在初始化getBatchingOnlySafe的时候传入的处理器是GetBatchingHandler。

然后我们回到getBatchingOnlySafe#apply中,看看这个方法做了什么:

public boolean apply(final byte[] message, final CompletableFuture<byte[]> future) {
    //GetBatchingHandler
    return this.ringBuffer.tryPublishEvent((event, sequence) -> {
        event.reset();
        event.key = message;
        event.future = future;
    });
}

apply方法会向Disruptor发送一个事件进行异步处理,并把我们的key封装到event的key中。getBatchingOnlySafe的处理器是GetBatchingHandler。

批量获取数据

GetBatchingHandler#onEvent

public void onEvent(final KeyEvent event, final long sequence, final boolean endOfBatch) throws Exception {
    this.events.add(event);
    this.cachedBytes += event.key.length;
    final int size = this.events.size();
    //校验一下数据量,没有达到MaxReadBytes并且不是最后一个event,那么直接返回
    if (!endOfBatch && size < batchingOpts.getBatchSize() && this.cachedBytes < batchingOpts.getMaxReadBytes()) {
        return;
    }

    if (size == 1) {
        reset();
        try {
            //如果只是一个get请求,那么不需要进行批量处理
            get(event.key, this.readOnlySafe, event.future, false);
        } catch (final Throwable t) {
            exceptionally(t, event.future);
        }
    } else {
        //初始化一个刚刚好大小的集合
        final List<byte[]> keys = Lists.newArrayListWithCapacity(size);
        final CompletableFuture<byte[]>[] futures = new CompletableFuture[size];
        for (int i = 0; i < size; i++) {
            final KeyEvent e = this.events.get(i);
            keys.add(e.key);
            futures[i] = e.future;
        }
        //遍历完events数据到entries之后,重置
        reset();
        try {
            multiGet(keys, this.readOnlySafe).whenComplete((result, throwable) -> {
                //异步回调处理数据
                if (throwable == null) {
                    for (int i = 0; i < futures.length; i++) {
                        final ByteArray realKey = ByteArray.wrap(keys.get(i));
                        futures[i].complete(result.get(realKey));
                    }
                    return;
                }
                exceptionally(throwable, futures);
            });
        } catch (final Throwable t) {
            exceptionally(t, futures);
        }
    }
}
}

onEvent方法首先会校验一下当前的event数量有没有达到阈值以及当前的event是不是Disruptor中最后一个event;然后会根据不同的events集合中的数量来走不同的实现,这里做了一个优化,如果是只有一条数据那么不会走批处理;最后将所有的key放入到keys集合中并调用multiGet进行批处理。
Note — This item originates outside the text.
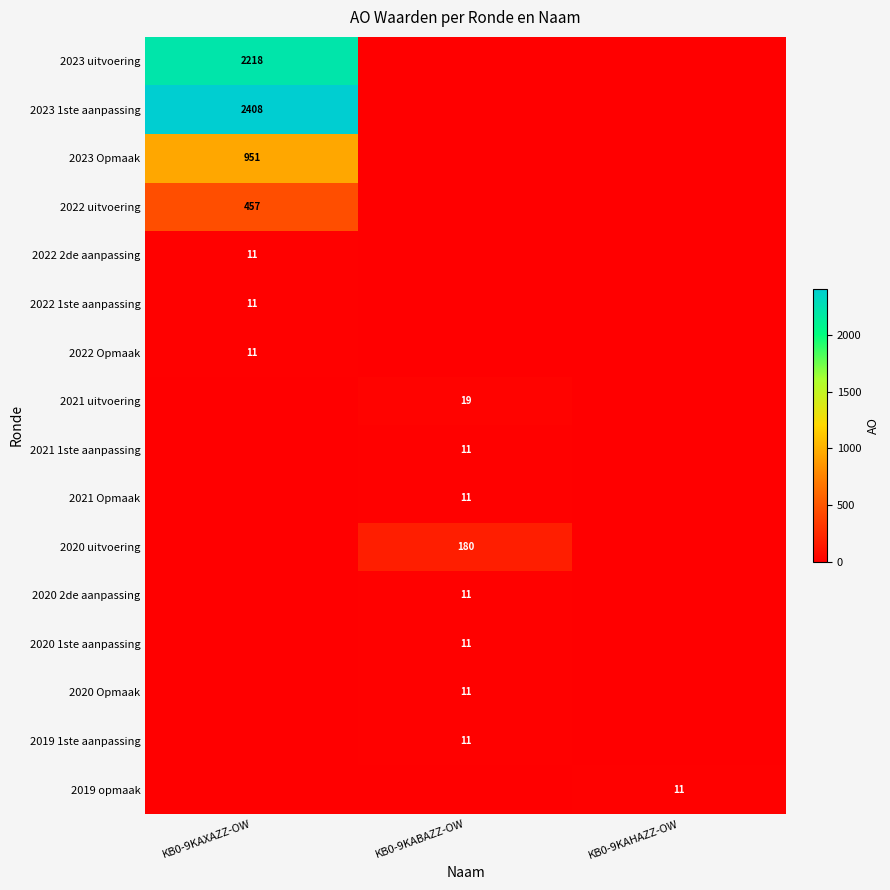

At which category is the sum across all series the highest?

KB0-9KAXAZZ-OW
multiGet方法会调用internalMultiGet返回一个Future,从而实现异步的返回结果。
DefaultRheaKVStore#internalMultiGet

private FutureGroup<Map<ByteArray, byte[]>> internalMultiGet(final List<byte[]> keys, final boolean readOnlySafe,
                                                             final int retriesLeft, final Throwable lastCause) {
    //因为不同的key是存放在不同的region中的,所以一个region会对应多个key,封装到map中
    final Map<Region, List<byte[]>> regionMap = this.pdClient
            .findRegionsByKeys(keys, ApiExceptionHelper.isInvalidEpoch(lastCause));
    //返回值
    final List<CompletableFuture<Map<ByteArray, byte[]>>> futures =
            Lists.newArrayListWithCapacity(regionMap.size());
    //lastCause传入为null
    final Errors lastError = lastCause == null ? null : Errors.forException(lastCause);

    for (final Map.Entry<Region, List<byte[]>> entry : regionMap.entrySet()) {
        final Region region = entry.getKey();
        final List<byte[]> subKeys = entry.getValue();
        //重试次数减1,设置一个重试函数
        final RetryCallable<Map<ByteArray, byte[]>> retryCallable = retryCause -> internalMultiGet(subKeys,
                readOnlySafe, retriesLeft - 1, retryCause);
        final MapFailoverFuture<ByteArray, byte[]> future = new MapFailoverFuture<>(retriesLeft, retryCallable);
        //发送MultiGetRequest请求,获取数据
        internalRegionMultiGet(region, subKeys, readOnlySafe, future, retriesLeft, lastError, this.onlyLeaderRead);
        futures.add(future);
    }
    return new FutureGroup<>(futures);
}

internalMultiGet里会根据key去组装region,不同的key会对应不同的region,数据时存在region中的,所以要从不同的region中获取数据,region和key是一对多的关系所以这里会封装成一个map。然后会遍历regionMap,每个region所对应的数据作为一个批次调用到internalRegionMultiGet方法中,根据不同的情况获取数据。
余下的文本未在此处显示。